Spondylolisthesis is a pathological situation characterized by the sliding of one vertebra with respect to the other. This sliding can occur for several reasons that are the basis of the classification of spondylolisthesis:
- Dysplastic: it is associated with dysplasia of the last lumbar vertebra and of the upper part of the sacrum with hypoplasia of the posterior elements, which are no longer able to provide stability, thus favoring vertebral sliding.
- Isthmic: it is the most common type and is due to a lesion of the interarticular part.
- There are three subtype: 1) consists of the separation of the internal part of the articular facets, the laminae, and the spinous processes posteriorly from the vertebral body, the peduncles, and the upper facets anteriorly. 2) there is an elongation of the interarticular part without separation; it is often the consequence of repeated microfractures. 3) is instead due to an acute fracture of the joint.
- Degenerative: especially in the elderly where there are erosion phenomena affecting the articular facets and loss of integrity of the intervertebral disc.
- Post-Traumatic: arises after a traumatic injury to the spine in the absence of a fracture of the pars interarticularis
- Pathological: when there are pathological processes affecting the peduncles, the interarticular part, and the facets, as well as the iatrogenic forms arising after surgery on the spine
Symptomatology
About 5-10 percent of patients who complain of back pain have spondylolysis or spondylolisthesis, but the fact that they are on a lumbar spine X-ray does not necessarily mean that they are the cause of the symptoms. Sometimes a patient develops the lesion (spondylolysis) at a young age and has no symptoms until a sudden movement or strain in adulthood results in an episode of low back pain or acute lumbosciatica.
When spondylolisthesis causes complaints, they can be low back pain and/or root pain (sciatica). The severity of low back pain reflects the degree of instability of the slipped vertebra, while radicular pain expresses the degree of stretching or compression of the nerves.
It must be considered that the rapidity of the sliding determines the clinical picture, in the sense that the subject can well tolerate even very important but slow aggravations. In contrast, rapid aggravations often cause severe and disabling disorders.
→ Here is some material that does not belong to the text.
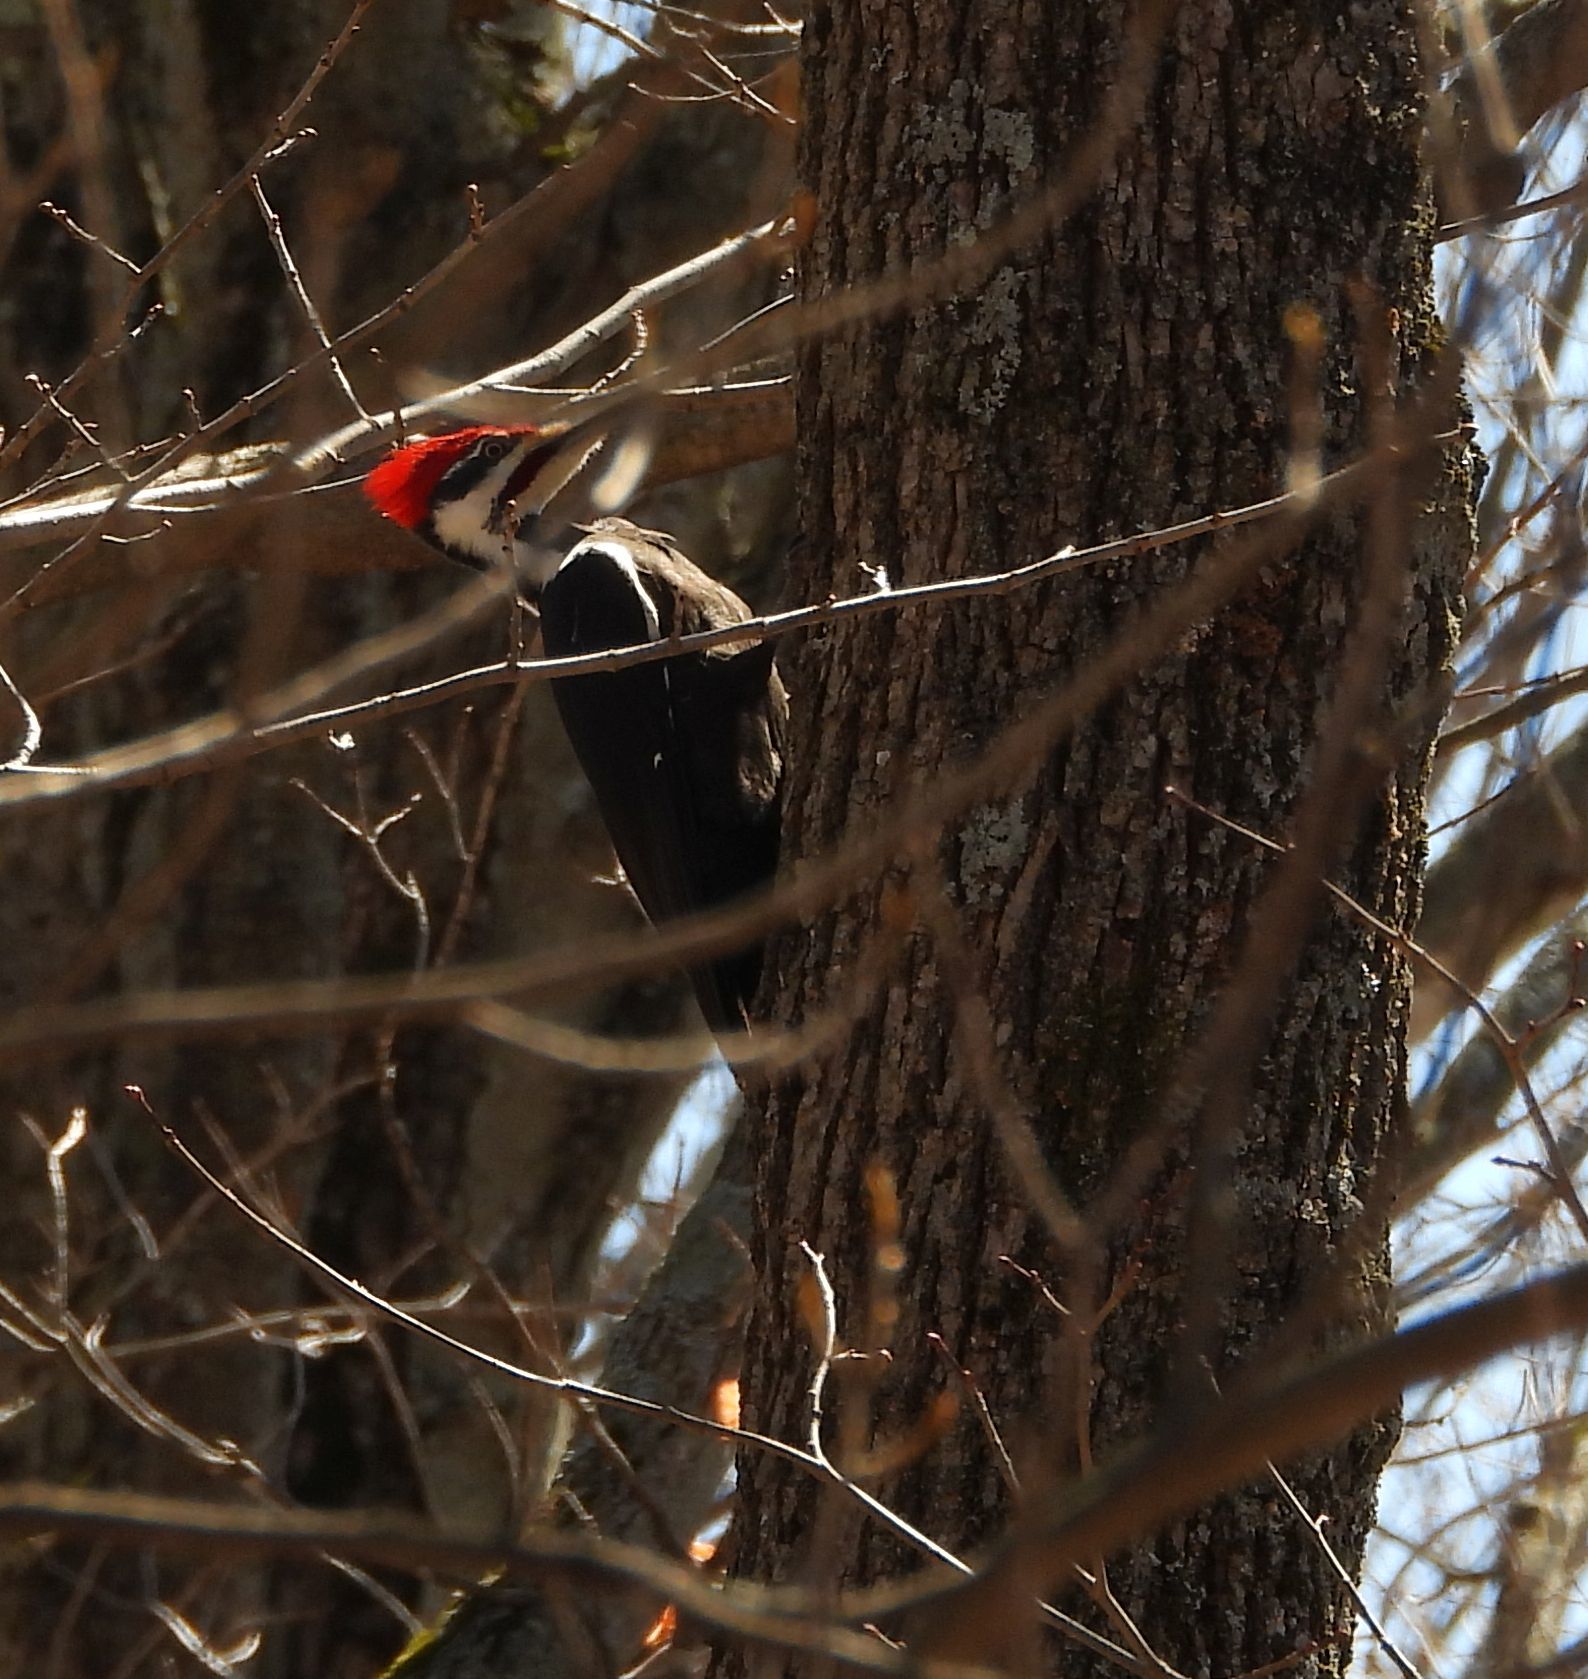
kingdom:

The pain usually relieves with the extension of the spine and worsens with flexion. The degree of slipping is not directly correlated with the intensity of the pain.
In addition to low back pain, these patients may also have radicular pain. In these cases, the sliding is associated with narrowing the area of the conjugation foramen, which is the bony canal through which the nerve roots exit the vertebral canal. This narrowing (stenosis) results in pinching or compression of the nerve root.
Diagnosis of Spondylolisthesis
Conventional x-ray is still the most used examination in the diagnosis of spondylolisthesis and remains the most accessible and most widespread method to follow its evolution over time. The most used classification is, as stated, that of Meyerding; the degree of sagittal rotation, being appreciable in high degree listesis (> 50%), is used in other forms of listesis but not in the degenerative one.
The comparison between the radiograms performed in flexion and extension – a so-called dynamic study – evaluating the stability of the listesis helps to discern the role of this from that of the stenosis in the genesis of the symptoms and consequently directs the therapy.
CT and MRI complete the evaluation of the lumbosacral tract in the terms already described for the other pathologies.
Dynamic radiographs and lumbosacral MRI are essential for diagnosis.
What treatments are available for Spondylolisthesis?
Treatment can be conservative or surgical. Conservative treatment consists of a physiatric visit with subsequently targeted physiotherapy. The success of this therapy is not negligible so much so that it is the first option where there are no neurological deficits or the clinical picture is not particularly serious.
The intervention is reserved only in cases of severe clinical or frank instability and consists in stabilization with pedicle screws and in the positioning of an interbody spacer (cage) in the disc space; when there are also root symptoms, then decompression of the vertebral canal (laminectomy) is also indicated. On the other hand, the usefulness of the realignment of the two vertebrae is under discussion, as it does not seem necessary for the disappearance of symptoms. Moreover, in some cases, the risk of iatrogenic neurological damage also increases.
After the surgery, the patient is made to get up the following day and discharged after three days. You can resume regular activity immediately, avoiding great efforts for about one or two months at the most.